# [Action item]
Go through the data and copy each line where the string "насадки" appears.

# [Data shown]
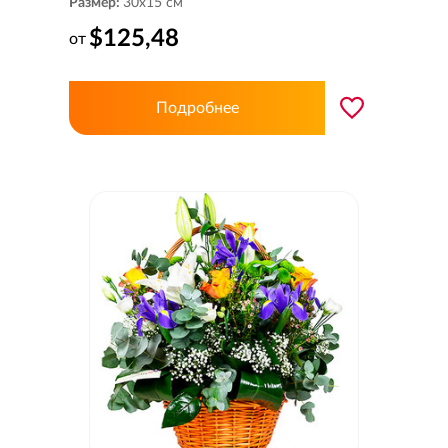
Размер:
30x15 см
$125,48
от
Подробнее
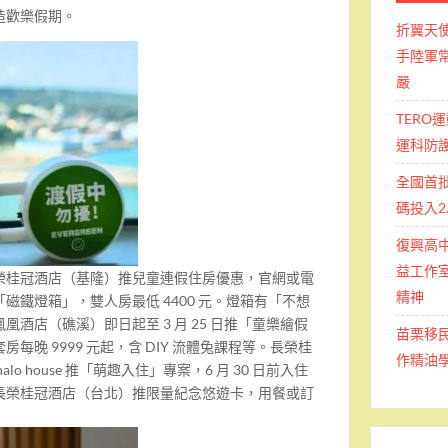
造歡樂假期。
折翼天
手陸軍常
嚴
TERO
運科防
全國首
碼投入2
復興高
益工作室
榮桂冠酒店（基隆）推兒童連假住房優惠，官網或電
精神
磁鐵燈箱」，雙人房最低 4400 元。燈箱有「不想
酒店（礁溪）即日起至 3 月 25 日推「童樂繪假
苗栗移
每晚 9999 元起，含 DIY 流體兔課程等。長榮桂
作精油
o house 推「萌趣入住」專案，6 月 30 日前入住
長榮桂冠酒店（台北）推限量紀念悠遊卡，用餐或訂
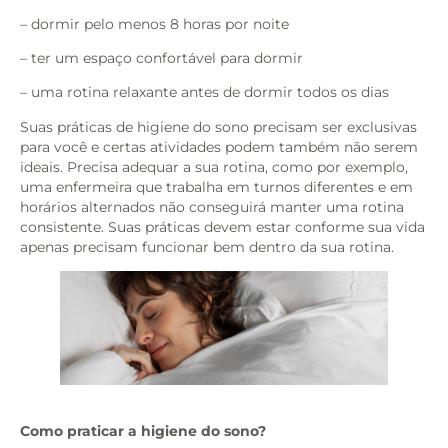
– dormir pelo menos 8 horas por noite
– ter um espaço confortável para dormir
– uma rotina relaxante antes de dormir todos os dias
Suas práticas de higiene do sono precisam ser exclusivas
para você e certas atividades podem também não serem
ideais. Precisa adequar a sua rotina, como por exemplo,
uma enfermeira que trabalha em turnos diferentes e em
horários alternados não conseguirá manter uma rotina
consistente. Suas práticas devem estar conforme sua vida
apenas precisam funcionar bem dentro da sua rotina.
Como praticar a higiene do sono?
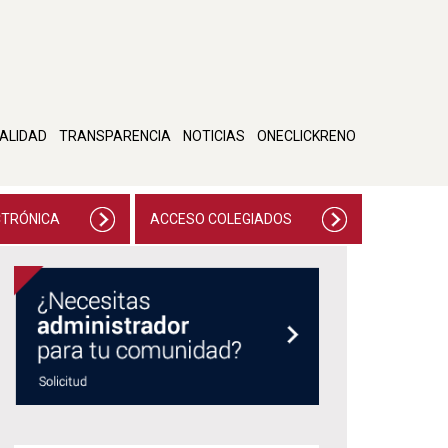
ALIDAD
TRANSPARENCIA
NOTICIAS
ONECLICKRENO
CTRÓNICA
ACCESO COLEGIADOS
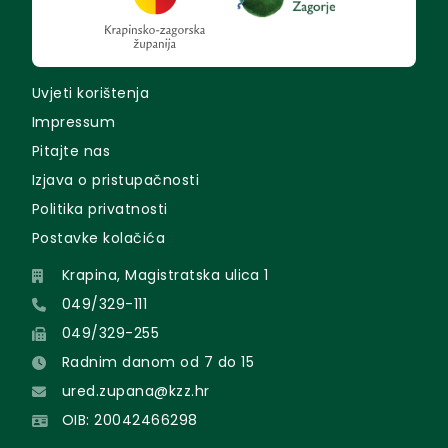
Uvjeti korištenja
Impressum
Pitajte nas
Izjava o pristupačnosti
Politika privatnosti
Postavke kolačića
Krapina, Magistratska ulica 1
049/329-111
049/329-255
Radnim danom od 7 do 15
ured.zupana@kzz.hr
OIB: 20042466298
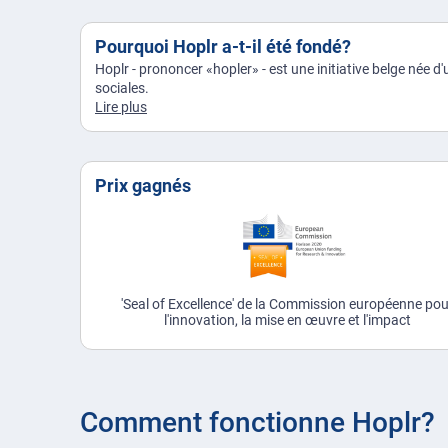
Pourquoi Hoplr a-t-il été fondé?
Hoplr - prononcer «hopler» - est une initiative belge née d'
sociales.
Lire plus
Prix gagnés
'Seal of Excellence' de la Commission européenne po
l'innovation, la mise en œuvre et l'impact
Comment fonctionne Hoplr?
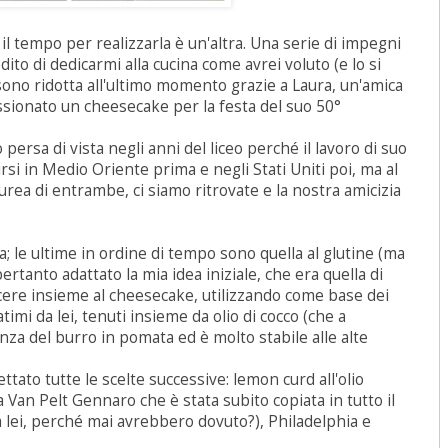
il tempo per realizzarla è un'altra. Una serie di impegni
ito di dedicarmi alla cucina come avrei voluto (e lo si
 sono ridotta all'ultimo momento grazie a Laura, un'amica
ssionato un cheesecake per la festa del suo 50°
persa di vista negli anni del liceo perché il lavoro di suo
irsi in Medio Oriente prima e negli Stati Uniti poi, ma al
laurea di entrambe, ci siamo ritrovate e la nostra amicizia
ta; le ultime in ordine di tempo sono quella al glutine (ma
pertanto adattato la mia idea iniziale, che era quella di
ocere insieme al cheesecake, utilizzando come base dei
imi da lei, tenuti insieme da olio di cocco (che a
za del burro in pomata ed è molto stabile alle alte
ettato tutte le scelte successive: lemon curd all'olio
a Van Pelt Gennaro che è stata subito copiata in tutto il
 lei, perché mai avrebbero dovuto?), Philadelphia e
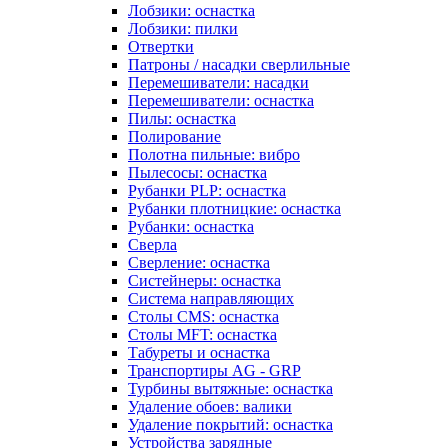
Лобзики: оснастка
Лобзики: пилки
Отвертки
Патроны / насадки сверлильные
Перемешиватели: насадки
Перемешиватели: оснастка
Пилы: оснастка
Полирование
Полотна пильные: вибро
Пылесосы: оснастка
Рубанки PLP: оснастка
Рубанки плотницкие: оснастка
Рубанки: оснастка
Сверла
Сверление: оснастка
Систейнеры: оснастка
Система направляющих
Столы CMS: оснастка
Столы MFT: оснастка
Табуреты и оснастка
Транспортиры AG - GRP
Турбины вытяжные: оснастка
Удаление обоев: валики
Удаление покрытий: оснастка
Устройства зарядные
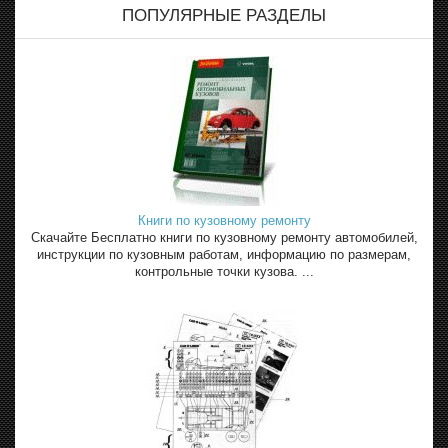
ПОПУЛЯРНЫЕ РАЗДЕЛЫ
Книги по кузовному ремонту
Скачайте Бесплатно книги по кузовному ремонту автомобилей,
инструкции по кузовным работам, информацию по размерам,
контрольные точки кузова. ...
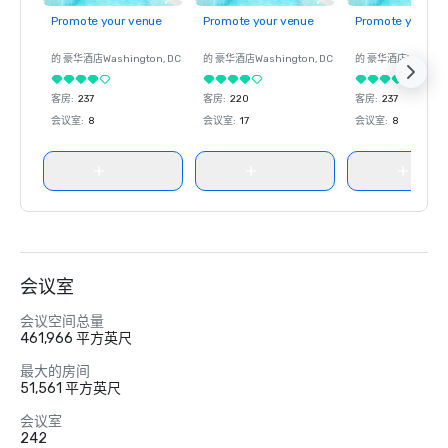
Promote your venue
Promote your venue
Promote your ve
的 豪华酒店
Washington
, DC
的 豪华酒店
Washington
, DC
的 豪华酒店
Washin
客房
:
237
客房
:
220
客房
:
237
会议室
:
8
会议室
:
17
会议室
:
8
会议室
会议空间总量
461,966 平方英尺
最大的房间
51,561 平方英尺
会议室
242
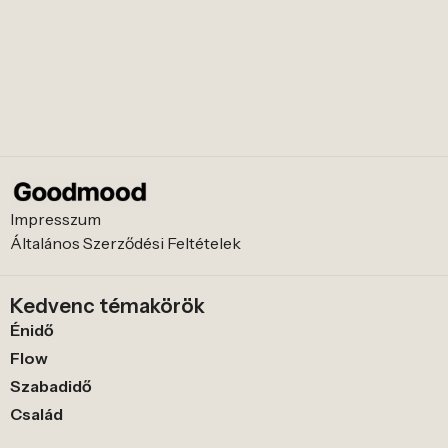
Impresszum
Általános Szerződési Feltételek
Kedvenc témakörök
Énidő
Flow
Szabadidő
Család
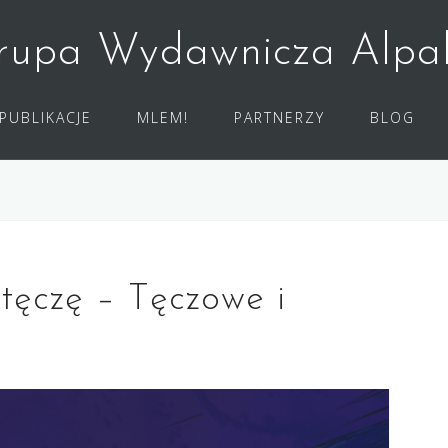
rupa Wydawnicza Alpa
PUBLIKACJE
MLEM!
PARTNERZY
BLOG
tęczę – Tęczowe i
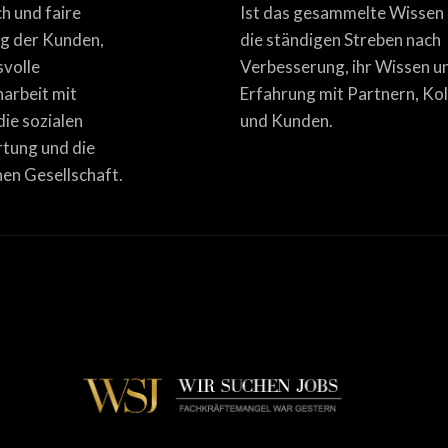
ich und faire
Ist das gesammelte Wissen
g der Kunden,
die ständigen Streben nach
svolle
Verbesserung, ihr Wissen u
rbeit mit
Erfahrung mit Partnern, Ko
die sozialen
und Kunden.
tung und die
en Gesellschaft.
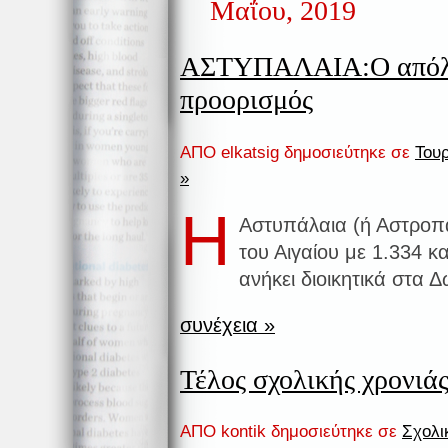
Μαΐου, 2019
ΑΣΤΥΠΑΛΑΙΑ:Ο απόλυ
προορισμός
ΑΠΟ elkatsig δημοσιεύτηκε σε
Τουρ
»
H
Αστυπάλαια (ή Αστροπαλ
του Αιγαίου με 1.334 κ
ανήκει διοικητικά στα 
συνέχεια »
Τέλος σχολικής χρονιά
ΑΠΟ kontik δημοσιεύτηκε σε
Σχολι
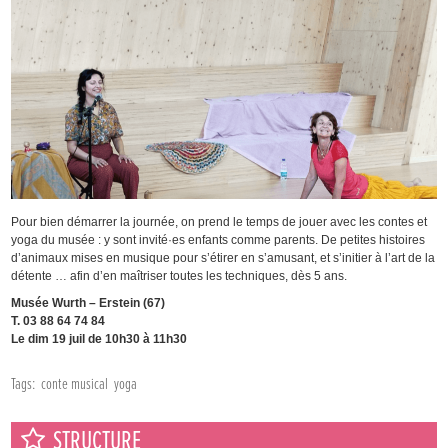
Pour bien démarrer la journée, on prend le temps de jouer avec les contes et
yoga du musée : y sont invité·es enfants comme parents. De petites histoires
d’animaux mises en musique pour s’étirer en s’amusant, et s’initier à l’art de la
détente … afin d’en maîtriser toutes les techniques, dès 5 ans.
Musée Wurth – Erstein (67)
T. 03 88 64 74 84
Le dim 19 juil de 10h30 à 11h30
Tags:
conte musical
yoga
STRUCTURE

# [Answer to the exercise]
Патроны / насадки сверлильные
Перемешиватели: насадки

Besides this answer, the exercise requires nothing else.